#### TEXTAUSZUG
Weltkrebstag

2010 starb jeder Vierte an Krebs

Berlin - 03.02.2012, 11:26 Uhr


In Deutschland starben im Jahr 2010 insgesamt 218.889 Menschen an den Folgen einer Krebserkrankung. Wie das Statistische Bundesamt anlässlich des Weltkrebstages am 4. Februar mitteilt, war Krebs damit bei einem Viertel aller Todesfälle (858.768) die Todesursache. Die Deutsche Krebshilfe ruft dazu auf, die Früherkennungsangebote zu nutzen.

118.202 Männer und 100.687 Frauen starben 2010 infolge bösartiger Neubildungen. Wie schon in den Vorjahren war Lungen- und Bronchialkrebs mit 42.972 Fällen die am häufigsten festgestellte Krebsart mit Todesfolge – bei Männern ist sie mit 29.357 der Sterbefälle noch verbreiteter als Frauen. Bei Frauen steht dagegen der Brustkrebs an erster Stelle der tödlichen Krebserkrankungen. Brustkrebs ist mit 17.573 Gestorbenen in der Gesamtzahl die zweithäufigste Krebsart. An dritter und vierter Stelle standen Krebserkrankungen des Dickdarms mit insgesamt 17.161 Todesfällen (2 Prozent) und der Bauchspeicheldrüse mit 15.488 Fällen (1,8 Prozent).
########
#### DIE DATEN
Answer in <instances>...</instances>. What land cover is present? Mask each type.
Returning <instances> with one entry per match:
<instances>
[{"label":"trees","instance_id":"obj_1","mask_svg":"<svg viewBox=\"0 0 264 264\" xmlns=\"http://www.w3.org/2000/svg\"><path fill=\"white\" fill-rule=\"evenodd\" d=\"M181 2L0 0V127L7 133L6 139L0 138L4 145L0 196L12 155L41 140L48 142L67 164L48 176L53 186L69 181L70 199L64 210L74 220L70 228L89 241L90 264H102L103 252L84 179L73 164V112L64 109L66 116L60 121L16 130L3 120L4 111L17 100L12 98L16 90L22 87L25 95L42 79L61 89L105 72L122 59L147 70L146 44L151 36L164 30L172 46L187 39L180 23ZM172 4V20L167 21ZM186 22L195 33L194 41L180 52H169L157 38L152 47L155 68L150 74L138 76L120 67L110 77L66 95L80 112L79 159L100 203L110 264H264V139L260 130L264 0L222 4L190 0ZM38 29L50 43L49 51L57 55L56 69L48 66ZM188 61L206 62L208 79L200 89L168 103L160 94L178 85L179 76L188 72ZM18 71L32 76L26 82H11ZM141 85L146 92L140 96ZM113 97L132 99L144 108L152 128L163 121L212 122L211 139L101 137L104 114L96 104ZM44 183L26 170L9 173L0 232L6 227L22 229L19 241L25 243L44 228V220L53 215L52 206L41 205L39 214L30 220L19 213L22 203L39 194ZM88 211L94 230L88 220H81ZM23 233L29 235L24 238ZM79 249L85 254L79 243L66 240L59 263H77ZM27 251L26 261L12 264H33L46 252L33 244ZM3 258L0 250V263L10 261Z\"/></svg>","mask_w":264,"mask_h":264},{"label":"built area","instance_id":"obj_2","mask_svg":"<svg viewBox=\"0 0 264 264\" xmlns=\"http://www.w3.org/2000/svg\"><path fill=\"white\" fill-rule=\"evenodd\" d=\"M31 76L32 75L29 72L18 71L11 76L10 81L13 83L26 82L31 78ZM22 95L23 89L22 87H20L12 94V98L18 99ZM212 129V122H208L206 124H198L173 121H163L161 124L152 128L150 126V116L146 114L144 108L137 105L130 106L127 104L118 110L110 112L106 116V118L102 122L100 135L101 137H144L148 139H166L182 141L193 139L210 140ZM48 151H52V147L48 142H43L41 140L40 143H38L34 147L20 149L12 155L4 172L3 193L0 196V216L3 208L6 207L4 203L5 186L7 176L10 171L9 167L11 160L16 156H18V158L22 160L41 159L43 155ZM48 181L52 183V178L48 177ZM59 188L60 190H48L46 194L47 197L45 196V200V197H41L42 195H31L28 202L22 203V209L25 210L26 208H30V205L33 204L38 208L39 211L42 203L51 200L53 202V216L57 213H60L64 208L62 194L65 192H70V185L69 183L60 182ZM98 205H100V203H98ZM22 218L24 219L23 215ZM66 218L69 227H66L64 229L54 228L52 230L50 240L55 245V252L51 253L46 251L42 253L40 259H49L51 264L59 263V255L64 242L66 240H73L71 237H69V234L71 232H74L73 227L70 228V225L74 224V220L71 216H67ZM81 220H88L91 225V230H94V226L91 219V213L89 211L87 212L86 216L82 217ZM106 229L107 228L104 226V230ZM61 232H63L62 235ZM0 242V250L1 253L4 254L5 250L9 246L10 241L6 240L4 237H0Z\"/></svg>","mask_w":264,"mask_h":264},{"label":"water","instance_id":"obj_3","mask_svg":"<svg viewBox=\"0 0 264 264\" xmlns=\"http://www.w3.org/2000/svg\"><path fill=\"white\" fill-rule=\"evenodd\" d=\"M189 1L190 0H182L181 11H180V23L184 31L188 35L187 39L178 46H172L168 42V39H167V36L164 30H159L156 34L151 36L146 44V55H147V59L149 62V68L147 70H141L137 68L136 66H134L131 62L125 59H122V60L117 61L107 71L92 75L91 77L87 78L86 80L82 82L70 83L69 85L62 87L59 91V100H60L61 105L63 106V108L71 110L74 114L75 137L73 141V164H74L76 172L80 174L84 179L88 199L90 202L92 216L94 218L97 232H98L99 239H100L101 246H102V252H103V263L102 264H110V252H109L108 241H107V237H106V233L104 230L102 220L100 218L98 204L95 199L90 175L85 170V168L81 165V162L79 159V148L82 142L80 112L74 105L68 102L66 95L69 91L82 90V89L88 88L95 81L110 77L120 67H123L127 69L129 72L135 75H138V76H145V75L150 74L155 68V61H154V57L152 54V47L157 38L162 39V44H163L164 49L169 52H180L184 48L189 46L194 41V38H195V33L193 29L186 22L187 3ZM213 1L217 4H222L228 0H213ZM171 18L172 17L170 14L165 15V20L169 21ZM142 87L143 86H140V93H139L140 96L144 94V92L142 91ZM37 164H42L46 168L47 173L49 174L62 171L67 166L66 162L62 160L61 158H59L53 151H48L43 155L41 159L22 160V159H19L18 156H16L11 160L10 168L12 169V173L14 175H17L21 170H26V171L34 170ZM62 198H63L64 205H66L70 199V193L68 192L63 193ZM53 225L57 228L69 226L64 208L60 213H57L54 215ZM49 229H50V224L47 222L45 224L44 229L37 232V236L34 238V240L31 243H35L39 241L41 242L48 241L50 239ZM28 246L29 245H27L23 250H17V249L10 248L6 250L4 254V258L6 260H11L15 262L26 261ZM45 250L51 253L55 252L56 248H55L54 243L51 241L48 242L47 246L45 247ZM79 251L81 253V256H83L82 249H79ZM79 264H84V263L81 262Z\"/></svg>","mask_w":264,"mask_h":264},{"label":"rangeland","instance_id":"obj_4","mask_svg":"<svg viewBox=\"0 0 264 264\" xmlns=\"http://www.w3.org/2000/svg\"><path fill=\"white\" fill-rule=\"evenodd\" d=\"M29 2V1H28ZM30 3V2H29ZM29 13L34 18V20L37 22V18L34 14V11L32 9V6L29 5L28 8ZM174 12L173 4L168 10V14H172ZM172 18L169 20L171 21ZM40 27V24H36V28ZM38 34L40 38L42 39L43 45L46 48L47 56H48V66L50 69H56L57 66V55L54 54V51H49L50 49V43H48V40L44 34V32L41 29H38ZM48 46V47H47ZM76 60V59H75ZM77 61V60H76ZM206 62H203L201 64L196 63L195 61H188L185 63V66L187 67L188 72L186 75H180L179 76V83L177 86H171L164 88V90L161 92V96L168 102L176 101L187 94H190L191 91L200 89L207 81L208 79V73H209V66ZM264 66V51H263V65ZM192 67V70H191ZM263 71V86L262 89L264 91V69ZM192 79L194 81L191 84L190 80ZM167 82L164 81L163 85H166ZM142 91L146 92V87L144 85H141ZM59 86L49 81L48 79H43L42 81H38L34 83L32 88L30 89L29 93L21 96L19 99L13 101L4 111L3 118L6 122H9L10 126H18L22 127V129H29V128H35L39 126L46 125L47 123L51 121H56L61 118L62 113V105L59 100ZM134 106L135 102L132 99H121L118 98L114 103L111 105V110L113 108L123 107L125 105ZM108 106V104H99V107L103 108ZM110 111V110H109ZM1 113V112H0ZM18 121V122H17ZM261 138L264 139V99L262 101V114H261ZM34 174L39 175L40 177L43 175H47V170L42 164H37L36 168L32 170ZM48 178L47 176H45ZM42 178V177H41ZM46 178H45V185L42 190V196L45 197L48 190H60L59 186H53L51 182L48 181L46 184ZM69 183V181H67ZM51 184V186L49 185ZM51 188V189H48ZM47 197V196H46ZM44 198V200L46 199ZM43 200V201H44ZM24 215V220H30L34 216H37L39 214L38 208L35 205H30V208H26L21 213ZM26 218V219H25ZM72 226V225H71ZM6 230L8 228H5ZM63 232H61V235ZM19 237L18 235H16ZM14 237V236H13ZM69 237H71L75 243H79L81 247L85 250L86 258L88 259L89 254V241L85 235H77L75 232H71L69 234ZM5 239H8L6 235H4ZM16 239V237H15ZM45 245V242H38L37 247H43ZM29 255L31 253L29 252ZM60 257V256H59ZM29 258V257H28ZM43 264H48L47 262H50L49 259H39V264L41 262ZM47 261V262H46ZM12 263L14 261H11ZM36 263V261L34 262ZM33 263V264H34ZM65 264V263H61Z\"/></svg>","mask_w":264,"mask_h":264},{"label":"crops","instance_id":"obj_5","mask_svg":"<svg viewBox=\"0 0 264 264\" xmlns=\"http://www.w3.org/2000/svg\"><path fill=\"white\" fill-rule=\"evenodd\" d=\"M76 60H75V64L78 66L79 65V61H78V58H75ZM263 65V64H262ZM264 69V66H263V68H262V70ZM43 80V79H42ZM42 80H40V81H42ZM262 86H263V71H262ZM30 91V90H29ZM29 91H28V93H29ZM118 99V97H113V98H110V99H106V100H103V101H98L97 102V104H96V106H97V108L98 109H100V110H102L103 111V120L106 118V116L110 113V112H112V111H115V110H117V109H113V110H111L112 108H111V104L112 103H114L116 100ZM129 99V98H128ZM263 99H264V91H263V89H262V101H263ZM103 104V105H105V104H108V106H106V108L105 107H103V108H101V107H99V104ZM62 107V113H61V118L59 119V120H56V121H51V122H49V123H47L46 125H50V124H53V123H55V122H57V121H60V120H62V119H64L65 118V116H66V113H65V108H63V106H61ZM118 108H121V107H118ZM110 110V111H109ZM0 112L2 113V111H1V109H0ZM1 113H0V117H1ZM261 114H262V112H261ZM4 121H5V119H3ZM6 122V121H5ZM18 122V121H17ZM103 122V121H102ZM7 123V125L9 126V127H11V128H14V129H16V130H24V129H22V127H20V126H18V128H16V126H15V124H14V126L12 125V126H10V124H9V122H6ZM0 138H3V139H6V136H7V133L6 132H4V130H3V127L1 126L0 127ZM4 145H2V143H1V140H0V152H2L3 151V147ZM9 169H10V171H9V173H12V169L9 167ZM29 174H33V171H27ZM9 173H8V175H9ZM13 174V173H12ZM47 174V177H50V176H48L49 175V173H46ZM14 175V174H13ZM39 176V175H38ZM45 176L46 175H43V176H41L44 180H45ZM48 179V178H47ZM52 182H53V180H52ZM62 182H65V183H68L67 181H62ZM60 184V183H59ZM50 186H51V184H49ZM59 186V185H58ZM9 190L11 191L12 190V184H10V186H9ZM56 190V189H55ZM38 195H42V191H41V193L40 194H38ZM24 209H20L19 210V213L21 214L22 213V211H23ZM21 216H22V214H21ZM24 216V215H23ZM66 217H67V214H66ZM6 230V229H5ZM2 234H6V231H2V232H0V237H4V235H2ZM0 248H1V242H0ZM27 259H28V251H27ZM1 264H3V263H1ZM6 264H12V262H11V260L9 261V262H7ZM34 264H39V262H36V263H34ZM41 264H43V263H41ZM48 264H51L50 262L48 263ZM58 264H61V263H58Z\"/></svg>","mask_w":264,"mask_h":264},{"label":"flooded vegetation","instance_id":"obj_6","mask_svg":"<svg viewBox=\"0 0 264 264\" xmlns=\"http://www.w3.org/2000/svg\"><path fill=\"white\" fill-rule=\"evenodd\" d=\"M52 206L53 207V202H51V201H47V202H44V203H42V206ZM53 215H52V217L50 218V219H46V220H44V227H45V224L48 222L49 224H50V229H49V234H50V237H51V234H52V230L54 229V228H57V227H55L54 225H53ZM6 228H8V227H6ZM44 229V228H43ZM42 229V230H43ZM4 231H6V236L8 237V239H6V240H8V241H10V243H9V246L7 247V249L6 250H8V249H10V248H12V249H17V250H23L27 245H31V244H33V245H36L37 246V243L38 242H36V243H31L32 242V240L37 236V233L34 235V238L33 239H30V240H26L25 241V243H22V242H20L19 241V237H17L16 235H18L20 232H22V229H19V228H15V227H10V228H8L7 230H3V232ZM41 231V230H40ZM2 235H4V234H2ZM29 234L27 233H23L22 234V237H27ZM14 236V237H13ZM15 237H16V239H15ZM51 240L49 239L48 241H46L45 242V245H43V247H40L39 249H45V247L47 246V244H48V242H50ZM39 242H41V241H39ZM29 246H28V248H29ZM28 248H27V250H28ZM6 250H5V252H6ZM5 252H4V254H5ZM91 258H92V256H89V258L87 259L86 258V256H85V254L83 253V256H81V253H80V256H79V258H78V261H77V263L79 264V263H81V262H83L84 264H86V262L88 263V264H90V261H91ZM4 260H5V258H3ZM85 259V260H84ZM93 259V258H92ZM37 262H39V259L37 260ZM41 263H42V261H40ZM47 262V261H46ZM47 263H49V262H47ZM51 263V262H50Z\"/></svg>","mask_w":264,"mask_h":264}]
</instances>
########
Gib den Artikel zum Weltkrebstag von „2010 starb jeder“ bis „Früherkennungsangebote zu nutzen.“ wortgetreu wieder. Die Datensätze werden hier nicht gebraucht.

2010 starb jeder Vierte an Krebs

Berlin - 03.02.2012, 11:26 Uhr


In Deutschland starben im Jahr 2010 insgesamt 218.889 Menschen an den Folgen einer Krebserkrankung. Wie das Statistische Bundesamt anlässlich des Weltkrebstages am 4. Februar mitteilt, war Krebs damit bei einem Viertel aller Todesfälle (858.768) die Todesursache. Die Deutsche Krebshilfe ruft dazu auf, die Früherkennungsangebote zu nutzen.